Now what i want is to format the string to a bit nicer version like this:
XXXX is a global management consulting, technology services and
outsourcing company, with 257,000 people serving clients in more than
120 countries. Combining unparalleled experience, comprehensive
capabilities across all industries and business functions, and
extensive research on the world’s most successful companies, XXXX
collaborates with clients to help them become high-performance
businesses and governments. The company generated net revenues of
US$27.9 billion for the fiscal year ended Aug. 31, 2012.
My question is: Is there any library with already defined methods which could do all the spelling corrections, unneeded space removal, etc .. ?
So far, I do it be replacing stuff like " ," with ", " and toUpperCase() if the is a "///." in front etc..
desc = desc.replace(" ", " ");
desc = desc.replace("..", ".");
desc = desc.replace(" .", ".");
desc = desc.replace(" ,", ", ");
desc = desc.replace(".,", ".");
desc = desc.replace(",.", ".");
desc = desc.replace(", .", ".");
desc = desc.replace("*", "");
I'm sure there is a cleaner and better version to do this. Using regex maybe??
Any solution would be appreciated.
If I were trying to solve your problem, I would probably read the text 1 char at a time, and format it as you go.

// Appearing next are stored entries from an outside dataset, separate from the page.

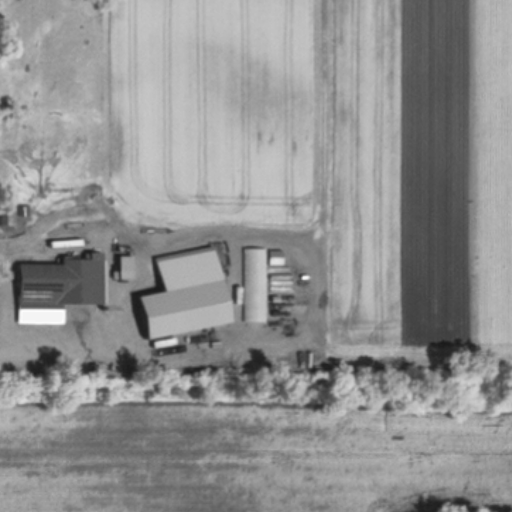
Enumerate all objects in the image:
building: (64, 283)
building: (187, 296)
road: (57, 341)
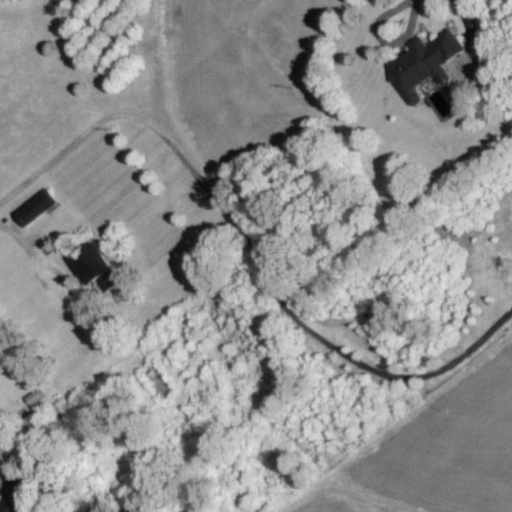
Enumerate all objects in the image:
road: (458, 10)
road: (381, 45)
road: (477, 53)
building: (423, 71)
building: (36, 214)
road: (20, 243)
road: (251, 245)
building: (95, 273)
building: (156, 388)
building: (17, 504)
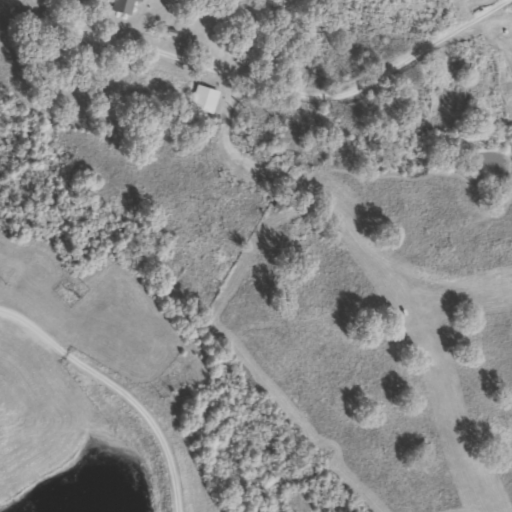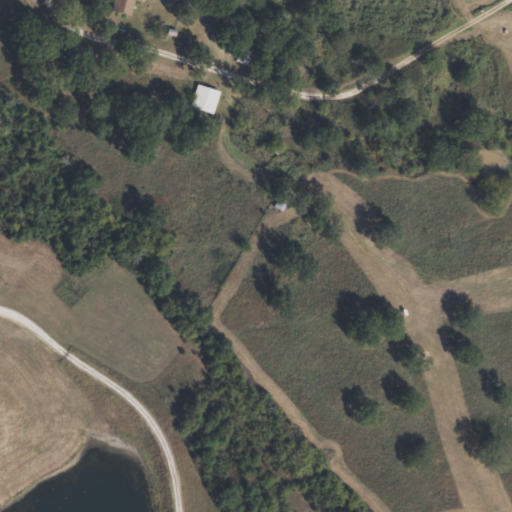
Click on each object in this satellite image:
building: (118, 6)
building: (243, 56)
building: (200, 99)
road: (121, 393)
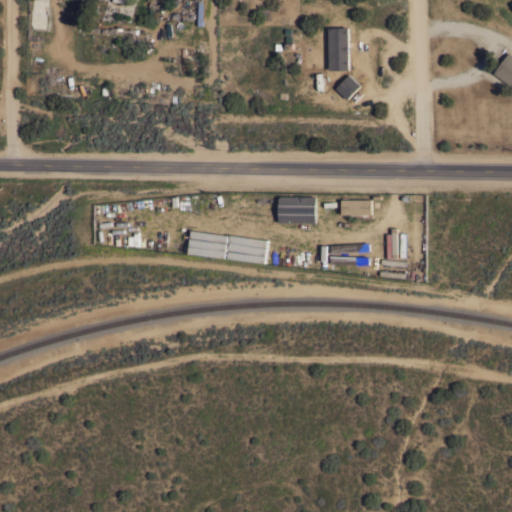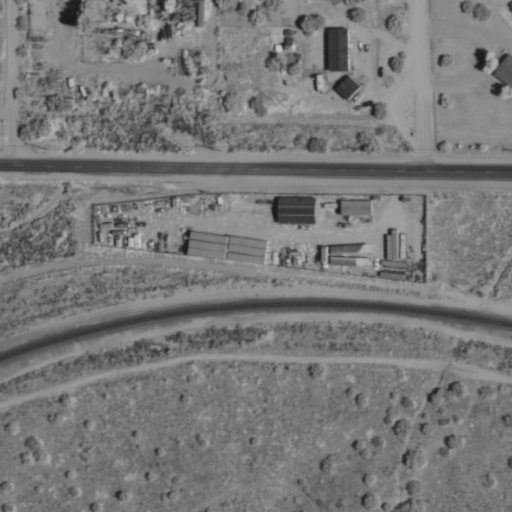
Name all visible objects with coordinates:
building: (119, 0)
building: (123, 0)
building: (338, 47)
building: (505, 68)
building: (505, 69)
road: (14, 82)
road: (420, 84)
building: (347, 86)
road: (255, 166)
building: (357, 205)
building: (355, 206)
building: (297, 208)
building: (394, 261)
building: (392, 273)
railway: (253, 303)
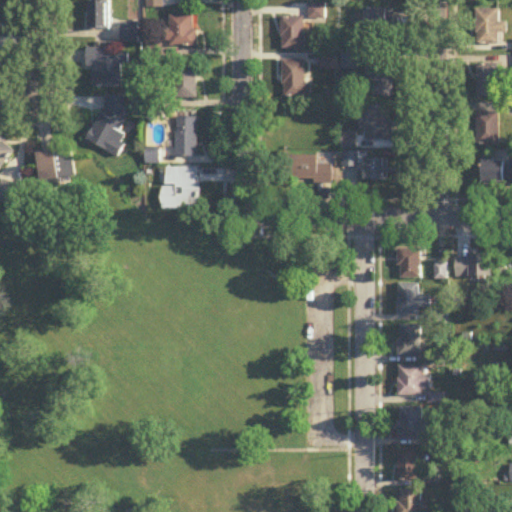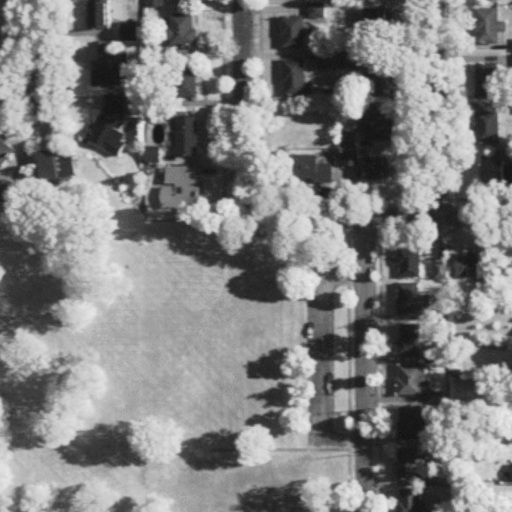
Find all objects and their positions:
building: (293, 0)
building: (378, 0)
building: (318, 13)
building: (100, 16)
building: (378, 27)
building: (490, 29)
building: (183, 32)
building: (131, 34)
building: (293, 35)
road: (42, 48)
building: (352, 62)
building: (107, 70)
building: (381, 80)
building: (296, 81)
building: (489, 81)
building: (186, 83)
road: (242, 107)
road: (436, 109)
building: (112, 124)
building: (377, 126)
building: (489, 130)
building: (188, 138)
building: (9, 139)
building: (349, 143)
building: (350, 160)
building: (58, 167)
building: (306, 171)
building: (376, 172)
building: (497, 174)
building: (182, 189)
building: (11, 193)
road: (445, 199)
road: (381, 219)
road: (429, 237)
building: (410, 264)
building: (412, 301)
building: (411, 342)
road: (380, 356)
road: (365, 365)
road: (348, 374)
building: (415, 382)
building: (413, 425)
building: (409, 466)
building: (411, 501)
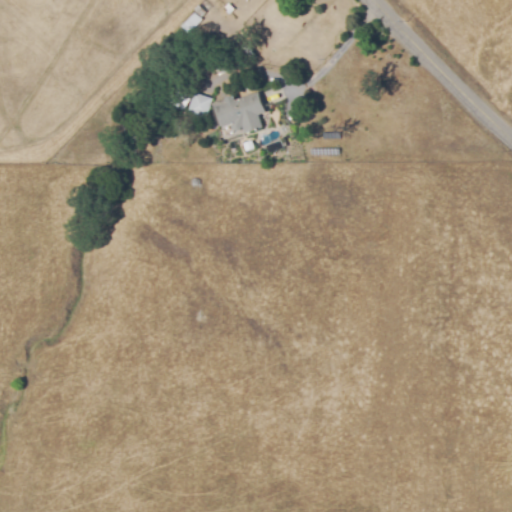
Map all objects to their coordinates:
building: (193, 24)
road: (330, 64)
road: (444, 67)
building: (198, 103)
building: (240, 112)
building: (244, 113)
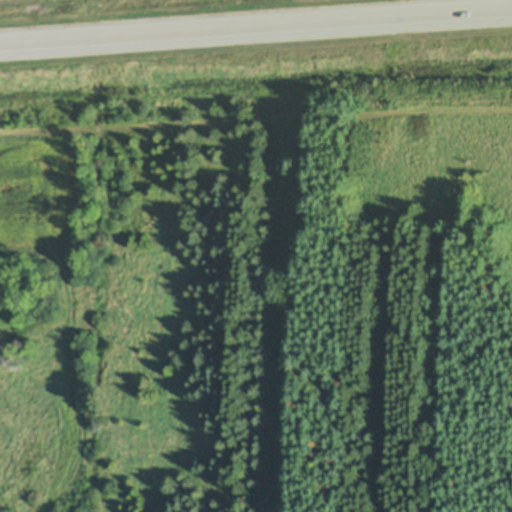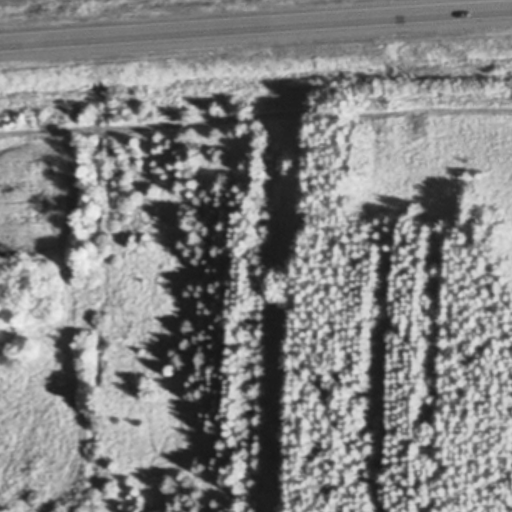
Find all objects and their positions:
road: (255, 20)
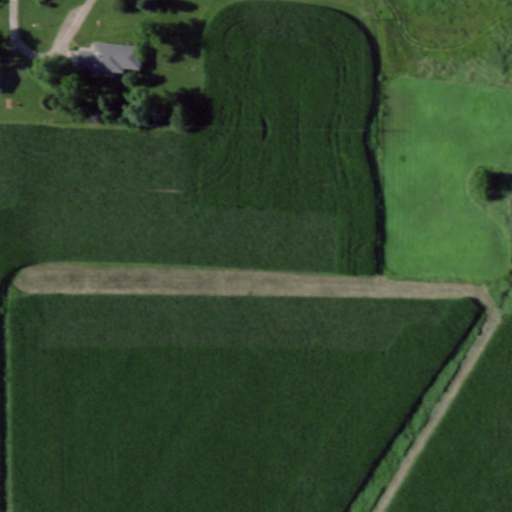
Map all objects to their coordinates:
road: (42, 53)
building: (110, 55)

For example, in psuedocode...
while (has more chars){
char letter = readChar();
if (letter == ','){
// checking for the ',.' combination
letter = readChar();
if (readChar == '.'){
// write out a '.' only
out.print('.');
}
else {
// it wasn't the ',.' combination, so you need to output both characters, whatever they are
out.print(',');
out.print(letter);
}
}
else if (another letter you want to filter){
// etc.
}
else {
// doesn't match any of the filters, so just output the letter
out.print(letter);
}
}
Basically if you read the text 1 char at a time, you can detect any of your chosen formatting problems as you go, and correct them immediately. This provides a performance improvement, as you're only reading over the text string once (not 8 times, like you are currently doing), and allows you to add as many different/complex formatting changes as you want. The downside, however, is that you need to write the logic yourself rather than relying on in-built functions.